Some packaged food makes a virtue of how new it is, while some makes a virtue of how old it is, how it is just like your Mum used to make when you were a child. With my Mum being one who, as it happens, made a good deal of jam over the years.
So this jam, from Tesco's, is in the latter camp, pretending to be very 'Olde Worlde', going so far as to imitate the 'Bonne Maman' jam pots from France, the ones with the fake checkered cloth caps. The brand last noticed five years ago at reference 1.
But rather than a fake check we have a fake woodcut. A fake made by the artist doing a line drawing on his computer, after the fashion of a woodcut, the sort of thing that was commonly used to decorate books and magazines in the 1930's, and then getting it transferred from the computer to the lid of a pot of jam. No wood cutting involved anywhere along the line. But the fake serves to enhance the impression of old, playing to the carefully fostered illusion that old is good.
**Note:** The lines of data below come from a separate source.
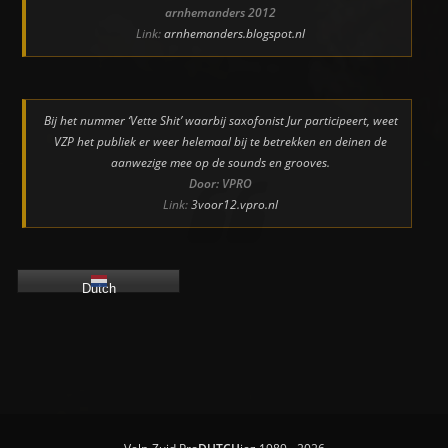
arnhemanders 2012
Link:
arnhemanders.blogspot.nl
Bij het nummer ‘Vette Shit’ waarbij saxofonist Jur participeert, weet
VZP het publiek er weer helemaal bij te betrekken en deinen de
aanwezige mee op de sounds en grooves.
Door: VPRO
Link:
3voor12.vpro.nl
Dutch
Which in the case of jam might be true, with the stuff we ate as a child being far superior to what is readily obtainable from supermarkets now, mainly because we put in a lot more fruit to the square inch, as it were. But we did not go to the bother of cutting out bits of checkered cloth for the lids, settling for pre-cut clear plastic discs from the kitchen department of one of the local department stores.